The MCE for Keta, Emmanuel Gemegah gave the advice when he led departmental heads and some residents as well as traditional leaders to plant trees at some vantage points and communities in the municipality to mark this year’s Green Ghana Day.
Recognising the importance of a healthy environment for the well-being of residents, he embarked on a mission to instill a sense of urgency and responsibility for tree planting among the heads of departments and institutions in Keta.
Emmanuel Gemegah, who said he had always been an advocate for sustainable development and understood the crucial role trees played in preserving the environment and enhancing the overall health of the town, urged them to help maintain and keep the trees alive.
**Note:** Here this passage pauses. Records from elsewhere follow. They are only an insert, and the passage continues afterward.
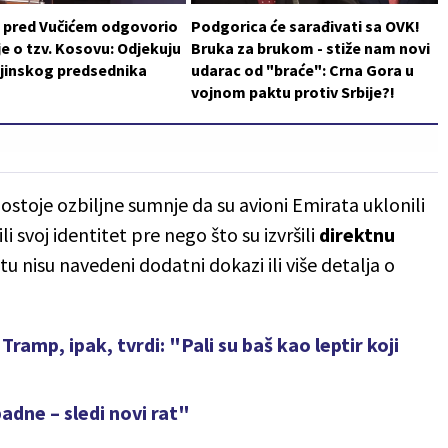
i pred Vučićem odgovorio
Podgorica će sarađivati sa OVK!
je o tzv. Kosovu: Odjekuju
Bruka za brukom - stiže nam novi
ajinskog predsednika
udarac od "braće": Crna Gora u
vojnom paktu protiv Srbije?!
postoje ozbiljne sumnje da su avioni Emirata uklonili
i svoj identitet pre nego što su izvršili
direktnu
stu nisu navedeni dodatni dokazi ili više detalja o
Tramp, ipak, tvrdi: "Pali su baš kao leptir koji
dne – sledi novi rat"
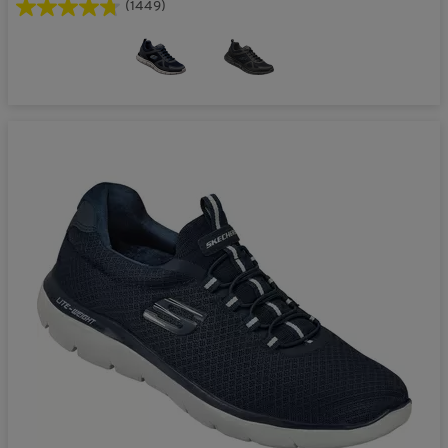
(1449)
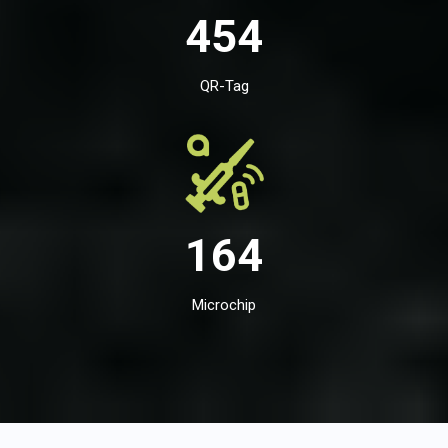
454
QR-Tag
164
Microchip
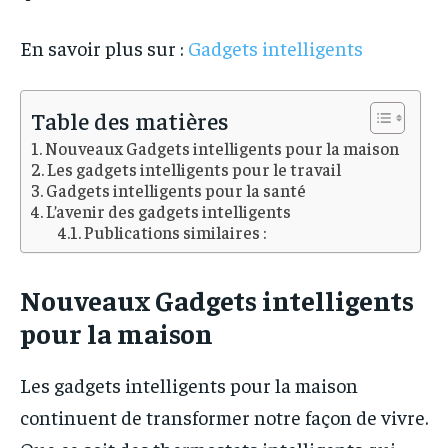
En savoir plus sur :
Gadgets intelligents
Table des matières
Nouveaux Gadgets intelligents pour la maison
Les gadgets intelligents pour le travail
Gadgets intelligents pour la santé
L’avenir des gadgets intelligents
Publications similaires :
Nouveaux Gadgets intelligents
pour la maison
Les gadgets intelligents pour la maison
continuent de transformer notre façon de vivre.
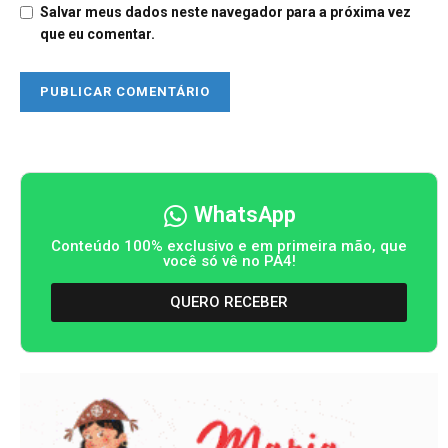
Salvar meus dados neste navegador para a próxima vez
que eu comentar.
WhatsApp
Conteúdo 100% exclusivo e em primeira mão, que
você só vê no PA4!
QUERO RECEBER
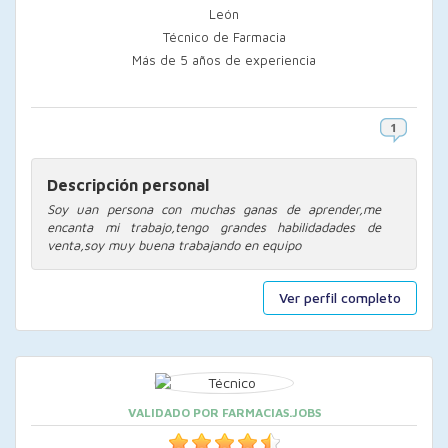
León
Técnico de Farmacia
Más de 5 años de experiencia
Descripción personal
Soy uan persona con muchas ganas de aprender,me
encanta mi trabajo,tengo grandes habilidadades de
venta,soy muy buena trabajando en equipo
Ver perfil completo
VALIDADO POR FARMACIAS.JOBS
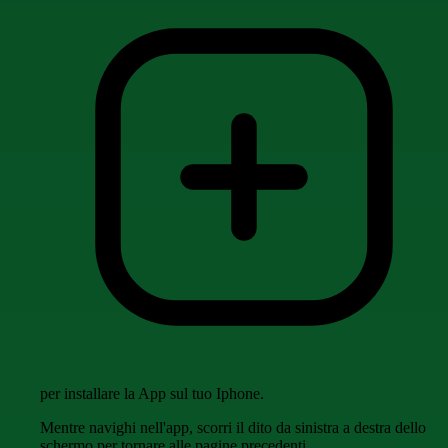
per installare la App sul tuo Iphone.
Mentre navighi nell'app, scorri il dito da sinistra a destra dello
schermo per tornare alle pagine precedenti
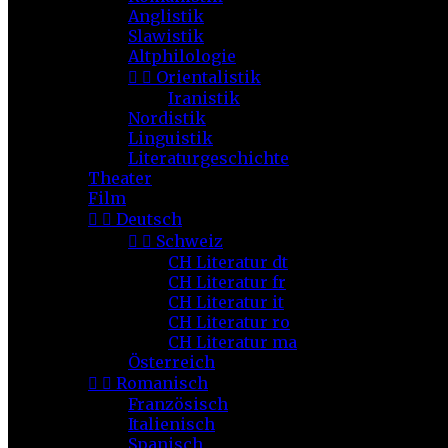
Anglistik
Slawistik
Altphilologie


Orientalistik
Iranistik
Nordistik
Linguistik
Literaturgeschichte
Theater
Film


Deutsch


Schweiz
CH Literatur dt
CH Literatur fr
CH Literatur it
CH Literatur ro
CH Literatur ma
Österreich


Romanisch
Französisch
Italienisch
Spanisch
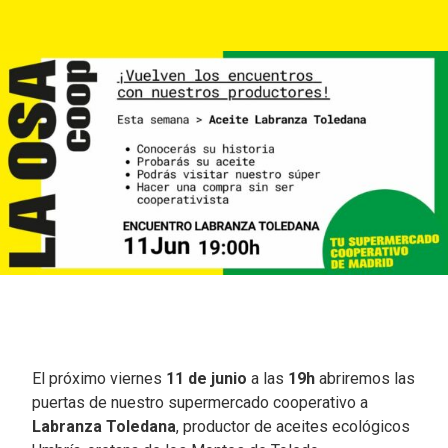
El próximo viernes
11 de junio
a las
19h
abriremos las
puertas de nuestro supermercado cooperativo a
Labranza Toledana
, productor de aceites ecológicos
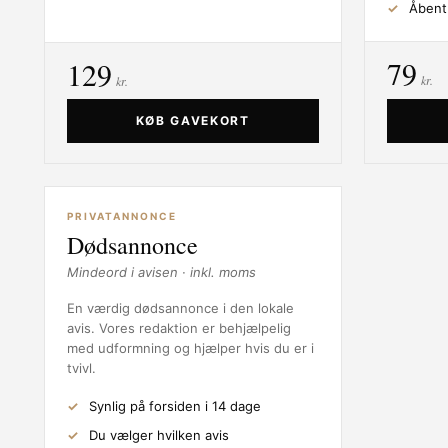
Åbent
79
129
kr.
kr.
KØB GAVEKORT
PRIVATANNONCE
Dødsannonce
Mindeord i avisen · inkl. moms
En værdig dødsannonce i den lokale
avis. Vores redaktion er behjælpelig
med udformning og hjælper hvis du er i
tvivl.
Synlig på forsiden i 14 dage
Du vælger hvilken avis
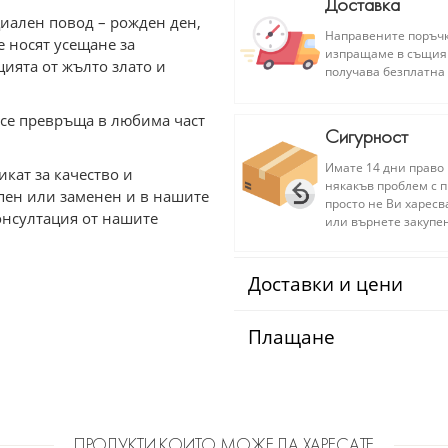
Доставка
циален повод – рожден ден,
Направените поръчки
 носят усещане за
изпращаме в същия т
ията от жълто злато и
получава безплатна 
.
и се превръща в любима част
Сигурност
Имате 14 дни право 
кат за качество и
някакъв проблем с п
упен или заменен и в нашите
просто не Ви харесв
онсултация от нашите
или върнете закупен
Доставки и цени
Плащане
ПРОДУКТИ КОИТО МОЖЕ ДА ХАРЕСАТЕ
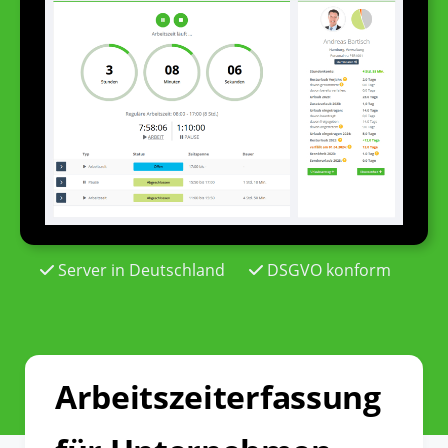
Server in Deutschland
DSGVO konform
Arbeitszeiterfassung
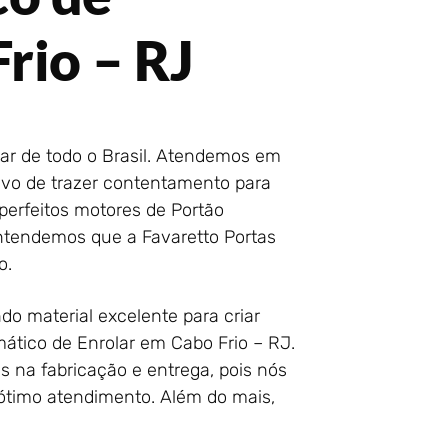
rio – RJ
ar de todo o Brasil. Atendemos em
tivo de trazer contentamento para
 perfeitos motores de Portão
entendemos que a Favaretto Portas
o.
do material excelente para criar
ático de Enrolar em Cabo Frio – RJ.
s na fabricação e entrega, pois nós
 ótimo atendimento. Além do mais,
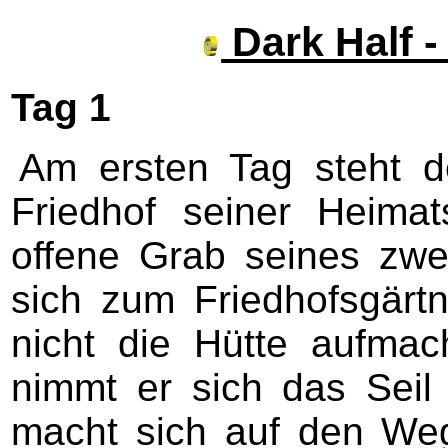
Dark Half 
Tag 1
Am ersten Tag steht d
Friedhof seiner Heima
offene Grab seines zwe
sich zum Friedhofsgärtn
nicht die Hütte aufmac
nimmt er sich das Sei
macht sich auf den Weg 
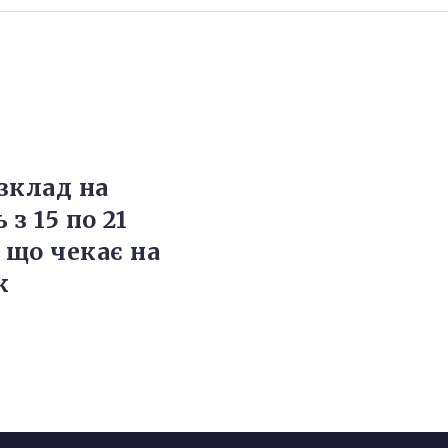
зклад на
з 15 по 21
 що чекає на
к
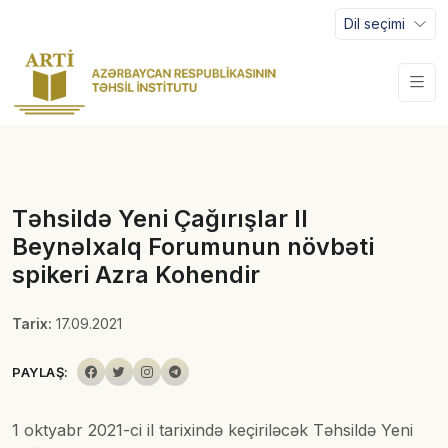
Dil seçimi
Təhsildə Yeni Çağırışlar II
Beynəlxalq Forumunun növbəti
spikeri Azra Kohendir
Tarix:
17.09.2021
PAYLAŞ:
1 oktyabr 2021-ci il tarixində keçiriləcək Təhsildə Yeni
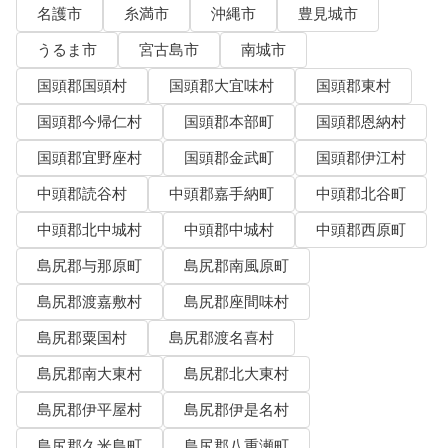
名護市
糸満市
沖縄市
豊見城市
うるま市
宮古島市
南城市
国頭郡国頭村
国頭郡大宜味村
国頭郡東村
国頭郡今帰仁村
国頭郡本部町
国頭郡恩納村
国頭郡宜野座村
国頭郡金武町
国頭郡伊江村
中頭郡読谷村
中頭郡嘉手納町
中頭郡北谷町
中頭郡北中城村
中頭郡中城村
中頭郡西原町
島尻郡与那原町
島尻郡南風原町
島尻郡渡嘉敷村
島尻郡座間味村
島尻郡粟国村
島尻郡渡名喜村
島尻郡南大東村
島尻郡北大東村
島尻郡伊平屋村
島尻郡伊是名村
島尻郡久米島町
島尻郡八重瀬町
He believed that by increasing the green cover in Keta, they could combat pollution, reduce the effects of climate change and promote a healthier lifestyle for the people.
Mr Gemegah articulated the significance of tree planting in improving public health, emphasising how trees could purify the air by absorbing harmful pollutants, providing shade and coolness during hot seasons, and mitigating the impacts of flooding by retaining rainwater.
Drawing upon scientific evidence and success stories from other regions, Mr Gemegah painted a vivid picture of the potential benefits that awaited the community if they embrace tree planting as a collective endeavour.
He urged the heads of departments and institutions to incorporate tree-planting programmes into their respective spaces be it schools, hospitals, government offices and other public spaces.
To bolster his plea, the MCE proposed a comprehensive action plan and suggested forming a committee comprising of representatives from each department and institution, tasked with coordinating tree-planting initiatives across Keta.
“The committee would collaborate with local nurseries, NGOs, and environmental experts to secure a steady supply of native tree saplings and educate the public on the proper techniques of planting and nurturing trees,” Mr Gemegah said.
Recognising that financial resources were often a constraint, Mr Gemegah proposed seeking sponsorship from corporate entities and encouraging public-private partnerships to fund tree planting projects.
He stressed that the long-term benefits of a healthier community would far outweigh the initial investment, and the positive impact on public health would ripple through every aspect of Keta’s development.
Inspired by his passion and vision, the heads of departments and institutions unanimously pledged their support for the cause, and said they are committed to integrating tree planting initiatives into their work environments, allocating resources for the purchase and maintenance of saplings, and raising awareness among their staff and the public.